> _Materials provided_:
□ □ □ □ □

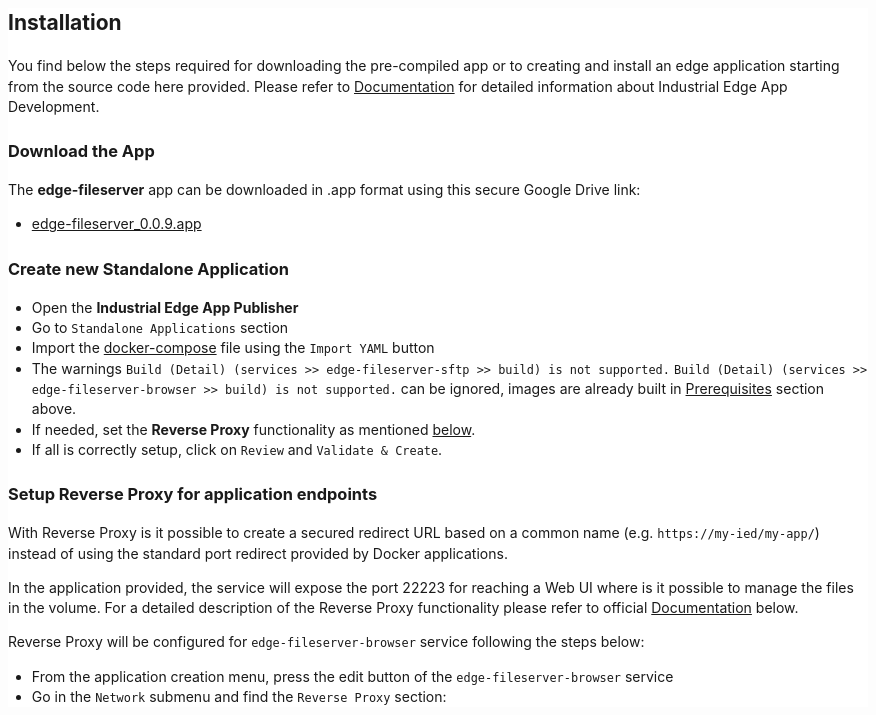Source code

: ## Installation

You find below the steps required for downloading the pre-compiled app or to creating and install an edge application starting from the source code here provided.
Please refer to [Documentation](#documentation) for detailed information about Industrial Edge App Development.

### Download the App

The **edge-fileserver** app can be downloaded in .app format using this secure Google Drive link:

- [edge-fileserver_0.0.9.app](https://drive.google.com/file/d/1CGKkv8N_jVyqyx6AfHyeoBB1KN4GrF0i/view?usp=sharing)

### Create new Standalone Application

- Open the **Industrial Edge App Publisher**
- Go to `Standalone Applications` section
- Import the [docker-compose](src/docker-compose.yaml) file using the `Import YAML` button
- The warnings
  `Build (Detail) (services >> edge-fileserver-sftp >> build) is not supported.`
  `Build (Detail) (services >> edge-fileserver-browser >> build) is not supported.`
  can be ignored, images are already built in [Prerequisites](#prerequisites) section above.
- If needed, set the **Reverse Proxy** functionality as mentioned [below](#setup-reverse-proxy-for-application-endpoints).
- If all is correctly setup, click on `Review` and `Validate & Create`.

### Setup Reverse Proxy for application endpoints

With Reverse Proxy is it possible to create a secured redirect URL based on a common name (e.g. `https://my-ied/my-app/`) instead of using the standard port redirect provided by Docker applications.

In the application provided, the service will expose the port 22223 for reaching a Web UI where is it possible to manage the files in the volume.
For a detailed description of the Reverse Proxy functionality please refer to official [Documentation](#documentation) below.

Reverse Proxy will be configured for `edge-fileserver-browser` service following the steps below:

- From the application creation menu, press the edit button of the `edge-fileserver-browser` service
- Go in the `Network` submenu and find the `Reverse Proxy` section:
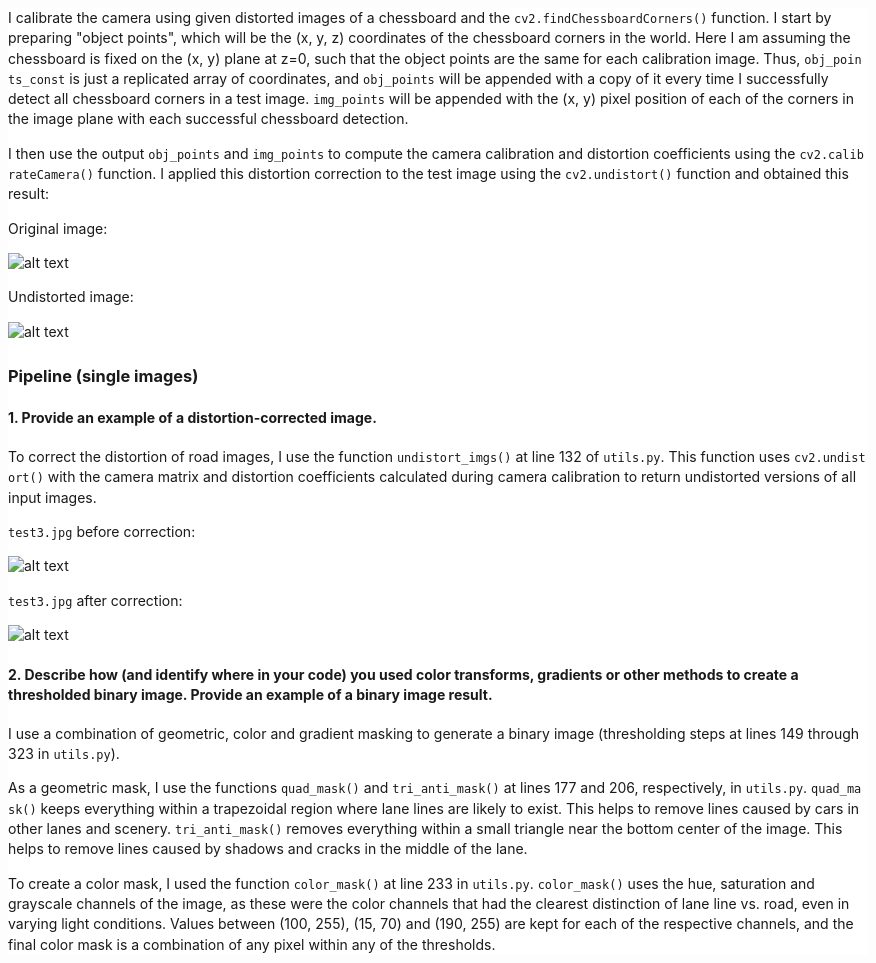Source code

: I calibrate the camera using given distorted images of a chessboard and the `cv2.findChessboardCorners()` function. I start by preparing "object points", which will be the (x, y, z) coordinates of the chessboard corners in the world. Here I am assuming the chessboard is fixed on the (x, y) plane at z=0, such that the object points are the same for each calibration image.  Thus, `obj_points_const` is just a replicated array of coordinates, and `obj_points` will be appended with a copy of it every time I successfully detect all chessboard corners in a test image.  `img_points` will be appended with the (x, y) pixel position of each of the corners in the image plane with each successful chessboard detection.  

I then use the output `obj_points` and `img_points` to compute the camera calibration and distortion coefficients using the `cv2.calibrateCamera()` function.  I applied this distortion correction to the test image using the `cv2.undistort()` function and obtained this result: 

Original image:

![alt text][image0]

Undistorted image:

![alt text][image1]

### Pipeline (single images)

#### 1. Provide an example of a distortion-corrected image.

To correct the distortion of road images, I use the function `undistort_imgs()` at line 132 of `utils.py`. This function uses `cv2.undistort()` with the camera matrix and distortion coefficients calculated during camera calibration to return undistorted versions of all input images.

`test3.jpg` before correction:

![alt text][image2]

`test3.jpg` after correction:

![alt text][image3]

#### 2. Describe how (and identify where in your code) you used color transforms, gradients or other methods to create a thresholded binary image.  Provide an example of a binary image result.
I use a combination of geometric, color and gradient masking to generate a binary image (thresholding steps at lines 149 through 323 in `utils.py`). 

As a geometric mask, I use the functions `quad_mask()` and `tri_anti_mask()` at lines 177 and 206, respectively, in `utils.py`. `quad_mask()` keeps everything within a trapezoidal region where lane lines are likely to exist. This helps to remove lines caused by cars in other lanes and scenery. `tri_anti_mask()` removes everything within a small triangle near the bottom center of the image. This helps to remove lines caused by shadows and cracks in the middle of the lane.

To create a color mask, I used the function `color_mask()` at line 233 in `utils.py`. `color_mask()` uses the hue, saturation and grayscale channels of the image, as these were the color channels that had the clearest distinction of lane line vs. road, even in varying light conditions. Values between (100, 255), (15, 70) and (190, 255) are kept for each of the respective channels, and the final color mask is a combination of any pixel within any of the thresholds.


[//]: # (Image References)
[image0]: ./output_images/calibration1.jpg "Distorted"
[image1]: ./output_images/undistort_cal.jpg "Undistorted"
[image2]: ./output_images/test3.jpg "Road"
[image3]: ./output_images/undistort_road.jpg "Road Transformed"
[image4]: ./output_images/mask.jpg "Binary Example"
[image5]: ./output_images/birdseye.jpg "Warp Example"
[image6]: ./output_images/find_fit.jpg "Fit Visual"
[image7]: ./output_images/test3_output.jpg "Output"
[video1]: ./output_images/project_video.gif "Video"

□ □ □ □ □

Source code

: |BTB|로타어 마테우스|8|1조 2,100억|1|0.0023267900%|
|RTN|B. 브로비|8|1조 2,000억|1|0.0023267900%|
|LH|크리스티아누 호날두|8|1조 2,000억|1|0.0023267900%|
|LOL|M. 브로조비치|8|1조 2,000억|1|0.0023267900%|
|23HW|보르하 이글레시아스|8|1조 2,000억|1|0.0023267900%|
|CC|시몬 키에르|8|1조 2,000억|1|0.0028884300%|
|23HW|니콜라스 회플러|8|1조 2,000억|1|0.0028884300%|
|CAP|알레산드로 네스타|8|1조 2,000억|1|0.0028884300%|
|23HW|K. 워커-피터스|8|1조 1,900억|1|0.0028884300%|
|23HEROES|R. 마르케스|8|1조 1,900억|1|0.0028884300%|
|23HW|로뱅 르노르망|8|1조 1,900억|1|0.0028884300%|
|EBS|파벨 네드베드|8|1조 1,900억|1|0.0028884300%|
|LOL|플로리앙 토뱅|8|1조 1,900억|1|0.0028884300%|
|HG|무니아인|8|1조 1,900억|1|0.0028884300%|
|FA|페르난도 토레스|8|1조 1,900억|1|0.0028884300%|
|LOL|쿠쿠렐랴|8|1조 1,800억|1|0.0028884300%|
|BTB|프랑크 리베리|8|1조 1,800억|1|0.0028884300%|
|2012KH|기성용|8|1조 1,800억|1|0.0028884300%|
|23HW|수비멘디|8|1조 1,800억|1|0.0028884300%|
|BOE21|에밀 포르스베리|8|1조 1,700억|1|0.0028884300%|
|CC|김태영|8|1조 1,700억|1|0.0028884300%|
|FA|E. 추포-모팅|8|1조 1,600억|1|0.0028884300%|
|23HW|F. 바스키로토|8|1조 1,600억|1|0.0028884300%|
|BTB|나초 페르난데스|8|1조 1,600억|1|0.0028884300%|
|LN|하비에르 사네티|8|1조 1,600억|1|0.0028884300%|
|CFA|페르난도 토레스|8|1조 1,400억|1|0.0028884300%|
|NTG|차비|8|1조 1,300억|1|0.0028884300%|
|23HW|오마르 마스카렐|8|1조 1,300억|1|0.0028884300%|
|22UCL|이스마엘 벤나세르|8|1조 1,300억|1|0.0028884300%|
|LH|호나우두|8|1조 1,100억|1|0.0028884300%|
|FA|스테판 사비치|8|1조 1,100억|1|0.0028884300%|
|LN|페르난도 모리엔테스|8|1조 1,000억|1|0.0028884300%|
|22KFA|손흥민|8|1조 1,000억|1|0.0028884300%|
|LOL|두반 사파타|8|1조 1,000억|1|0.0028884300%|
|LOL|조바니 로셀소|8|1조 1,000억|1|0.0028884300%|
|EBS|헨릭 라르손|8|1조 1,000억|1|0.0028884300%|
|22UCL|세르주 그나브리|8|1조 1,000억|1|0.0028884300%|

□ □ □ □ □

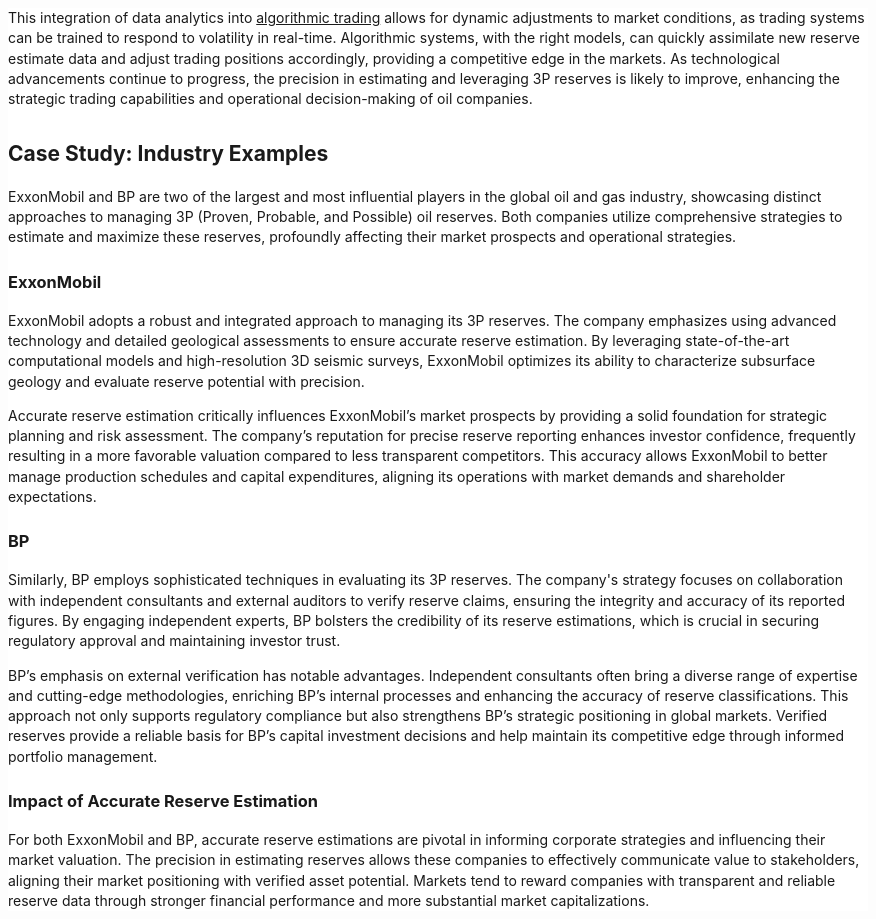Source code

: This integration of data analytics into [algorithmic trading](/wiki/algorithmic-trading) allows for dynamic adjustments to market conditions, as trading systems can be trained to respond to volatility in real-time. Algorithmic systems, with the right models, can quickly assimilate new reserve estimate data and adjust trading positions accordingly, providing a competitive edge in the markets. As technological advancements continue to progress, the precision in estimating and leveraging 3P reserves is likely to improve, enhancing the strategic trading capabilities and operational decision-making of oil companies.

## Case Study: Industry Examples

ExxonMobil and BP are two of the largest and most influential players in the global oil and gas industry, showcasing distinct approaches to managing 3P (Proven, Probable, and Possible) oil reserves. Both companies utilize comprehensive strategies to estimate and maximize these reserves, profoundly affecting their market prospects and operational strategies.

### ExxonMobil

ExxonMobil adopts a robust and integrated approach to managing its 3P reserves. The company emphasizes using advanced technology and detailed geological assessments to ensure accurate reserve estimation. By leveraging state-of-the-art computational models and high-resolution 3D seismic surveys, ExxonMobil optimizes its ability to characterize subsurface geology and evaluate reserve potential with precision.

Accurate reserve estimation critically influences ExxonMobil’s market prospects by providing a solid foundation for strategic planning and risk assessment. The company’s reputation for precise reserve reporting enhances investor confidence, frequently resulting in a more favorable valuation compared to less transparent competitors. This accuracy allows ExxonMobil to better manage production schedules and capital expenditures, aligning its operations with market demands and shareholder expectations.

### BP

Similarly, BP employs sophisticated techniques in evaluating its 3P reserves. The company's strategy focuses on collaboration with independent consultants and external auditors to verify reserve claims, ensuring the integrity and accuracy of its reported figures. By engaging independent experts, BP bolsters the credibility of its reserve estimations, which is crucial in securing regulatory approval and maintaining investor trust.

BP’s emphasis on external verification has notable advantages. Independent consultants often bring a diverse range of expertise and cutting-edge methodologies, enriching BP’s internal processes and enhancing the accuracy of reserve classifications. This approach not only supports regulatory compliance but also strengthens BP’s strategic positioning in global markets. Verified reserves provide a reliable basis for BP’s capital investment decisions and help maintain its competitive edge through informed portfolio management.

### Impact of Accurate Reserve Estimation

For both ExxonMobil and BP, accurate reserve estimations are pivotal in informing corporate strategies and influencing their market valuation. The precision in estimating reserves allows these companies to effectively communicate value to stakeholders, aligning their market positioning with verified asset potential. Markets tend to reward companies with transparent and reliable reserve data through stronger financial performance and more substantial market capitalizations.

□ □ □ □ □

> _Required action_:
Look above for the line with "(services >> edge-fileserver-browser" and the line with "can be ignored, images". Write out those two lines and all the lines between them, exactly, and no others.

> _Answer to the exercise_:
  `Build (Detail) (services >> edge-fileserver-browser >> build) is not supported.`
  can be ignored, images are already built in [Prerequisites](#prerequisites) section above.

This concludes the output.